Ben Carlson posted a great quote from Chris Sacca, the venture capitalist who funded Uber, Twitter and Instagram. Sacca is talking about how venture capital is a rigged game:

This is a rigged game, right? And I’m just looking to make it even more rigged. For those who don’t know, venture capital is totally unfair. I mean, people give me their money; I draw a management fee off it, so they pay me to take their money and invest it for them. If I make money, then I pay them back the management fee and then after that we split the profits and I get a really big chunk of the profits.

And if I lose money, that’s fine. It doesn’t come out of my pocket. I keep my fee and my investors lose money. That’s how this industry works. That’s bananas. And at some point, it’s gonna break. It’s just an unforgivably unfair, rigged game that’s in favor of the venture capitalist. You’re cash flow positive from day one when you start a venture fund and your downside is incredibly limited by the structure of the fund.

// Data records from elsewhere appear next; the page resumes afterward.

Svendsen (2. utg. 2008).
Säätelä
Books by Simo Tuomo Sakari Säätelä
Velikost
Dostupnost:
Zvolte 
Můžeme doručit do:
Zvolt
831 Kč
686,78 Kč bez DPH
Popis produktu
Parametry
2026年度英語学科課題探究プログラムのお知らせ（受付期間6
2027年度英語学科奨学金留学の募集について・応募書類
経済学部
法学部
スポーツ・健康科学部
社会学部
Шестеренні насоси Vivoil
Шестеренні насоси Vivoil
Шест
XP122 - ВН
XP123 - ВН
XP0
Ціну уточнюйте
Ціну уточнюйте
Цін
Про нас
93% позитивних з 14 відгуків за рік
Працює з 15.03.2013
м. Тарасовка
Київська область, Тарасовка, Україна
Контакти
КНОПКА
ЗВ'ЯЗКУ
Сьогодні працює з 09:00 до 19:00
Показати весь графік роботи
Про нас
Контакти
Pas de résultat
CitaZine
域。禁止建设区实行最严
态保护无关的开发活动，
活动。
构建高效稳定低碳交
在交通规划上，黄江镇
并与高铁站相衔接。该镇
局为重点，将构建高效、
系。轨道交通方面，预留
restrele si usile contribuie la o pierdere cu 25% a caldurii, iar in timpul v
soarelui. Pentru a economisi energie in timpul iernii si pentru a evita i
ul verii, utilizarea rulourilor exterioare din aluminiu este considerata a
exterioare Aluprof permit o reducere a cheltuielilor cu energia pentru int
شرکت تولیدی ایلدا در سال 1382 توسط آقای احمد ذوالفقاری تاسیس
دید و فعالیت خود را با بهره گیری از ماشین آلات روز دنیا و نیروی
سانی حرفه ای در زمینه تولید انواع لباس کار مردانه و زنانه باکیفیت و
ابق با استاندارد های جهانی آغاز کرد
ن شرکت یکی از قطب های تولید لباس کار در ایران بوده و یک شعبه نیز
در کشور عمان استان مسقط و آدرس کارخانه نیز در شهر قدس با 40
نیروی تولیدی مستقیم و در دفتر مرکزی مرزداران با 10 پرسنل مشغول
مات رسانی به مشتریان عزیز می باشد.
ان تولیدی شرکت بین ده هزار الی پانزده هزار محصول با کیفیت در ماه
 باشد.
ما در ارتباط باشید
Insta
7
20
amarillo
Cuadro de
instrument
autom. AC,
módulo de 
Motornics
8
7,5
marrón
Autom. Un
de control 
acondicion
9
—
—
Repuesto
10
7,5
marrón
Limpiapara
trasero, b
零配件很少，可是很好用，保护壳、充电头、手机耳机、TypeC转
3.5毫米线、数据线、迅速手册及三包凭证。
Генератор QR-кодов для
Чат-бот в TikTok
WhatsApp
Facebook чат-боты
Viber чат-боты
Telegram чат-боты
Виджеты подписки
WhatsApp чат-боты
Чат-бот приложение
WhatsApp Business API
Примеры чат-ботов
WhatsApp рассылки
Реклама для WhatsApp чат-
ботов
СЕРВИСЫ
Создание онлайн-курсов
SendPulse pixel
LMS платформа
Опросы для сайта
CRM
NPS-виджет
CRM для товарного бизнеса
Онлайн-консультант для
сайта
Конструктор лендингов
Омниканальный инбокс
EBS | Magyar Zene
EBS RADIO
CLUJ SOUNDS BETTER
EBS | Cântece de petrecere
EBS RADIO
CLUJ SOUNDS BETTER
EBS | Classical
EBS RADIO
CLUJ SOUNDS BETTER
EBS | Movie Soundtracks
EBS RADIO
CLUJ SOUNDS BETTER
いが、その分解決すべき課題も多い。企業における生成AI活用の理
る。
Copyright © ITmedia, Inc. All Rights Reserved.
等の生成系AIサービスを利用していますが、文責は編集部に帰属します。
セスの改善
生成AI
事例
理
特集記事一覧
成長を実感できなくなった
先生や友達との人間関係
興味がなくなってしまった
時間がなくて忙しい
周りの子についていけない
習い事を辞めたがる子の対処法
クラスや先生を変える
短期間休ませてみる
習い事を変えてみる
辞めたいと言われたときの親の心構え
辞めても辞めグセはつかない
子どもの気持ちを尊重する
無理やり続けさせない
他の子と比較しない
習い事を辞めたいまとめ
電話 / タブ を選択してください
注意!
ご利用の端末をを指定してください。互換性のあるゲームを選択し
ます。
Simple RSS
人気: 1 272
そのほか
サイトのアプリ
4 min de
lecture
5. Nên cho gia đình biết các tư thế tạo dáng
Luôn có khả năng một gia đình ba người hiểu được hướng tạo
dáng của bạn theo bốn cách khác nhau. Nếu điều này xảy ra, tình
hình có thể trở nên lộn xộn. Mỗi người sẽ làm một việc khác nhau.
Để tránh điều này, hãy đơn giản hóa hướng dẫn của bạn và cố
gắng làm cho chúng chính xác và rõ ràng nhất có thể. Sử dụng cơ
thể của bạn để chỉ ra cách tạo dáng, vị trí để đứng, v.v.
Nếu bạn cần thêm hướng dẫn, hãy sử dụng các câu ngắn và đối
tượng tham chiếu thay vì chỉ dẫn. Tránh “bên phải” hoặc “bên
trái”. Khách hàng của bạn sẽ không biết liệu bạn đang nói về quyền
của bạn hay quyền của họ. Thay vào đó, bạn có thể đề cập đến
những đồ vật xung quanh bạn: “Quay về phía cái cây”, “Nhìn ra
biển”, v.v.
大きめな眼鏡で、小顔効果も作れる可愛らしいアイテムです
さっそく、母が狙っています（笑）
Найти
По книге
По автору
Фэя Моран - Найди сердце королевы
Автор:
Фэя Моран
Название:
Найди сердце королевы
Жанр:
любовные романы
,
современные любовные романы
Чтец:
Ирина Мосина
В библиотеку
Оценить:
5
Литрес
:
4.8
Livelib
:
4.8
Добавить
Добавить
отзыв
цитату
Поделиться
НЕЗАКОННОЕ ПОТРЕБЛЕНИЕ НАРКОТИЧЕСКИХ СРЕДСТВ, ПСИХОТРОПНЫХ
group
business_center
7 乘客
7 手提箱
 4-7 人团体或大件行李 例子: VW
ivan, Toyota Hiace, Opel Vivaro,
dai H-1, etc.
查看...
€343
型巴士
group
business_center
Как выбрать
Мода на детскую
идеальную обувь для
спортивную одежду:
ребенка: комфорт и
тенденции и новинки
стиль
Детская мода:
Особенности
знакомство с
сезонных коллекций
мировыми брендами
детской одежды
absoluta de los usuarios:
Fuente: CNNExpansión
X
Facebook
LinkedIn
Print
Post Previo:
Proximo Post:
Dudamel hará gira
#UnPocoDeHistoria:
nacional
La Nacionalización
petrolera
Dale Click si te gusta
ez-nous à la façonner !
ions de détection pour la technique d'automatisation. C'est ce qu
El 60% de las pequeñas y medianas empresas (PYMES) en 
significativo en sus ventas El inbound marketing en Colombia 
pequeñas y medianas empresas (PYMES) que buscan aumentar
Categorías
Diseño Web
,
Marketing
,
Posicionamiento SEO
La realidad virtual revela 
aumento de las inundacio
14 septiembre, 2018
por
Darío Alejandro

This is part of the problem with performance fees that rely on “beating the market”. The manager is playing a game where the odds are heavily against them over the long-term. The arithmetic of the private equity markets and all markets is simple. In the aggregate we all generate the market return minus taxes and fees. When you consider that the average returns on financial assets are about 6-7% and you lop off 20% for Uncle Sam and then 2 & 20 for your fund manager then you really need a string of huge successes to repeatedly beat the market. The more you can reduce your taxes and fees the better your performance will be on average. It’s not that beating the market can’t be done, but it is very very difficult.  So, I wouldn’t say it’s “rigged”. But the likelihood of a market beating payout is heavily skewed in favor of the managers and not the shareholders.

And this is part of the problem with private equity and equity markets in general. Managers who are paid to beat the market will fail more often than they succeed. But there will be a certain number who win consistently. The problem is, many of these managers will crash and burn thereby taking their investors down with them while a lucky minority will thrive.

In my view you should treat your savings like it’s your actual savings rather than this inevitable sort of gambling account. As I say, your investment portfolio is actually a savings portfolio.  Allocate your savings prudently so you can increase the odds that you’ll have certain quantities at certain points down the road. If you want to make a big big bet on private equity then invest in yourself. As I said in my book, there’s no better investment in the world.

3)  How’s this for an epic fail?  

This month marks the 36th straight month in which the Fed has missed its inflation target.


Of course, New Monetarist Paul Krugman (you have to be a special kind of nerd to understand what I did there) and the Market Monetarists would argue that the Fed just hasn’t been emphatic enough. They haven’t set “permanent” expectations. Well, the “do whatever it takes” Central Bank policy has already failed in Japan where inflation is fast on the decline again, has failed in Europe and I’ve shown that the theory doesn’t at all reflect the real world.

At what point do we begin to consider that Monetary Policy and pumping reserves into the financial system just isn’t that impactful? Or are we destined to continue trying various Monetary Policy experiments until we’ve worn out all of our options?  How many times does Monetarism have to fail and be rebranded before we move on?